As Israel celebrates the 60th anniversary of its restoration, its Arab adversaries again lament its founding, mourning, as they do annually at this time, their “nakba,” their “catastrophe.”
Their lexicon of manipulation, exaggeration, and inversion of historical facts – all geared towards a denial of Israel’s legitimacy – continues to find traction the world over. However, this year, perhaps much more so than before, the notion of Palestinian “dispossession,” as a devious and premeditated Zionist plot, has been gaining momentum.
Take a peek at websites such as “Al-Awda, The Palestinian Right to Return Coalition” (www.al-awda.org). There you will see accounts of the Palestinian refugee predicament that underscore the distortions that Israel’s Arab enemies have so zealously promoted – and that the gullible, the uninformed, and the declared anti-Zionists in the West and elsewhere, are so ready to accept.

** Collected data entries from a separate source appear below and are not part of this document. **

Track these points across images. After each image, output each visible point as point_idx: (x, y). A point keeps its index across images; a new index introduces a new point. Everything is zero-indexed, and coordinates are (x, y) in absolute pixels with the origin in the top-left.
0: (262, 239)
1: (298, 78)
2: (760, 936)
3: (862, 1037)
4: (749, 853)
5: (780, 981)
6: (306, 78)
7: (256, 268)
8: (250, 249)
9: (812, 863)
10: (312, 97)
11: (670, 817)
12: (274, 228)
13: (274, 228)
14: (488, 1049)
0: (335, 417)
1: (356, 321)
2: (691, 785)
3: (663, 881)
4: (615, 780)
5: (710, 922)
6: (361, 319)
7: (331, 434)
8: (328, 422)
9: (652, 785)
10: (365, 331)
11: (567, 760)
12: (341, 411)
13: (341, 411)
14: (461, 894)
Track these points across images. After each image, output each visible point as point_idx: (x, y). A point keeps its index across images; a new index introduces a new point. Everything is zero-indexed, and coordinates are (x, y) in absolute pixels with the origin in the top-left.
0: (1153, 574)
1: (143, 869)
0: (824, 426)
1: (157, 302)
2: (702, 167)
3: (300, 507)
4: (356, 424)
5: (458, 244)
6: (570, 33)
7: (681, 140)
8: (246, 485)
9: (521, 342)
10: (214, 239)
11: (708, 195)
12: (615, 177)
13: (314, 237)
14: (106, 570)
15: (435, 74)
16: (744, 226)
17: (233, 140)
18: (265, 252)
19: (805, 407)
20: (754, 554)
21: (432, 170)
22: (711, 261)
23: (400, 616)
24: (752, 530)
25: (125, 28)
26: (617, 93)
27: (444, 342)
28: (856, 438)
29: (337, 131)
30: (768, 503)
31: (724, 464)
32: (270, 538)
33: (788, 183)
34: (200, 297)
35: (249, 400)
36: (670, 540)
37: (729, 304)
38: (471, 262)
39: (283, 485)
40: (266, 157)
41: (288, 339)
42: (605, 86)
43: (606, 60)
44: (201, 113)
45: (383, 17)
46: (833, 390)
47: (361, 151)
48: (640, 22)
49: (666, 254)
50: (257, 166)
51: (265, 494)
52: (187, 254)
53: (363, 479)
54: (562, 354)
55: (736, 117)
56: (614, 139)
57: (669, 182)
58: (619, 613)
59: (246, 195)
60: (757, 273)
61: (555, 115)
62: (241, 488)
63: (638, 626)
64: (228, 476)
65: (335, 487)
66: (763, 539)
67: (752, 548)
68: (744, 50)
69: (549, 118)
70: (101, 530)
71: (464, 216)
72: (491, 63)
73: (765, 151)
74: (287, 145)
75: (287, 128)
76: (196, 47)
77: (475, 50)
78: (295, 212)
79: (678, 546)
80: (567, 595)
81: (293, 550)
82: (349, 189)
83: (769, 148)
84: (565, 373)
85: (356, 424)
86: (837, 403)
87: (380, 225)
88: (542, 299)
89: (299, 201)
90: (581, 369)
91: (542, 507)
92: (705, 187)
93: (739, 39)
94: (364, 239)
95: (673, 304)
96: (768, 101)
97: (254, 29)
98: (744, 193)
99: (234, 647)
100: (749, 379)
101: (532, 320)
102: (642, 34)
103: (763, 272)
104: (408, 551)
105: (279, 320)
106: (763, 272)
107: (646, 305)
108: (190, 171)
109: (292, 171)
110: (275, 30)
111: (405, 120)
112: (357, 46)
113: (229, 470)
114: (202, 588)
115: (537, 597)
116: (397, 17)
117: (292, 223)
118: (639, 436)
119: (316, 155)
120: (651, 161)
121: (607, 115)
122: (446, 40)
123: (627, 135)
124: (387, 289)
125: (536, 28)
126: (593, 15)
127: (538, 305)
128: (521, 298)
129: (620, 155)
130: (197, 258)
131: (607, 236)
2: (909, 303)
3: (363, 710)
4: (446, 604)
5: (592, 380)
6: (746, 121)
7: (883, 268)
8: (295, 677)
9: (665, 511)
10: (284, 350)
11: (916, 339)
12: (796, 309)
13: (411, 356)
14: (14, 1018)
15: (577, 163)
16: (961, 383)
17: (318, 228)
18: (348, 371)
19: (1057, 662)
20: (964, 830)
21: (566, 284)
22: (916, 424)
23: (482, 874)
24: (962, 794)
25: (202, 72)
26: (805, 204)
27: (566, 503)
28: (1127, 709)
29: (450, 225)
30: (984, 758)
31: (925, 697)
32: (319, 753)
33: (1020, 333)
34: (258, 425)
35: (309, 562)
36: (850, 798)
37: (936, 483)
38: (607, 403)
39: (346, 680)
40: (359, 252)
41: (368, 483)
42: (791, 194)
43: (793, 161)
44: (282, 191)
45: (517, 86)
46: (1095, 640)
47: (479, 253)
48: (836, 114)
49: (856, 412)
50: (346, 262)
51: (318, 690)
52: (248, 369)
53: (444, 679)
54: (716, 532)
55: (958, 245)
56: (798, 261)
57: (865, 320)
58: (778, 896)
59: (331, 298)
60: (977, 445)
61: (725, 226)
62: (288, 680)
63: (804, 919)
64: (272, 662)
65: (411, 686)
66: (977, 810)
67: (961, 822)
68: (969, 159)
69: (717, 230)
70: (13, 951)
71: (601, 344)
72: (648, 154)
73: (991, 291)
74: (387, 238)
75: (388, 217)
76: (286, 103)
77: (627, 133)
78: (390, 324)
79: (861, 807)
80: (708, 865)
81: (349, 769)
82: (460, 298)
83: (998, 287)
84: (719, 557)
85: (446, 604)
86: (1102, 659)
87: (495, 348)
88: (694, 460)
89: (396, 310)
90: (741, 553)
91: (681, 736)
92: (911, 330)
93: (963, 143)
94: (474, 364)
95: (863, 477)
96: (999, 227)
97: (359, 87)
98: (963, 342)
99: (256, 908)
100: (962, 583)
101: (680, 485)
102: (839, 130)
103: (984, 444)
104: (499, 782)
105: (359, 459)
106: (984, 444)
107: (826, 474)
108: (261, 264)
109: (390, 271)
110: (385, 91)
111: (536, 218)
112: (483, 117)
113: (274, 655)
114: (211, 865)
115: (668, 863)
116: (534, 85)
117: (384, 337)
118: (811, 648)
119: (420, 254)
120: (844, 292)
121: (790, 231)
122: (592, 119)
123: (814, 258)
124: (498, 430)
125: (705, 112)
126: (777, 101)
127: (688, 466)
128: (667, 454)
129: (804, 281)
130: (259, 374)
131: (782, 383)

According to such sources, Palestinian refugees are seen as “the indigenous inhabitants of Palestine”; Jewish militias “terrorized the Palestinian street, destroyed villages and slaughtered entire Palestinian families [in 1948]”; the Palestinian refugee problem occurred because of “a systematic policy of ethnic cleansing,” and “dispossession and expulsion continued with the 1967 war, which Israel launched on its Arab neighbours and which resulted in the occupation of the Gaza Strip and the West Bank.”
In fact, the Palestinians have very little evidence to back up their claim that they are the “indigenous inhabitants of Palestine.” The history of the region, spanning some 5,000 years, is highly complex. It is one of conquest and further conquest with, from time to time, the Canaanites, Jews, Babylonians, Persians, Greeks, Romans, Byzantines, Christian crusaders, Turks, and Mamluks, among others, all asserting their sovereignty over the tiny slice of land where Israel is today. Amid all of this, Arabs ruled the area for only a relatively short period, from 638 until their defeat by the Crusaders in 1099.
Also, the accusation that the nascent Jewish state embarked on a declared policy of ridding the region of Arabs in 1948 has been credibly refuted again and again. And as to the charge that Israel started the wars against surrounding Arab nations, either in 1948 or 1967, this, too, is a flagrant misrepresentation of the historical record.
On the contrary, by taking up arms in their efforts to destroy the Jewish state – rather than embracing the many peace initiatives that would have assured them of their own state – the Arabs accepted what has been termed by essayist Lawrence Auster as the “verdict of arms.”
Fortunately for Israel, they lost that verdict in 1948 and then again in 1967. So, were it not for the intransigence of their leaders over the past 60 years, the outcome would have been vastly different – and so much better for all, both Palestinians and Israelis.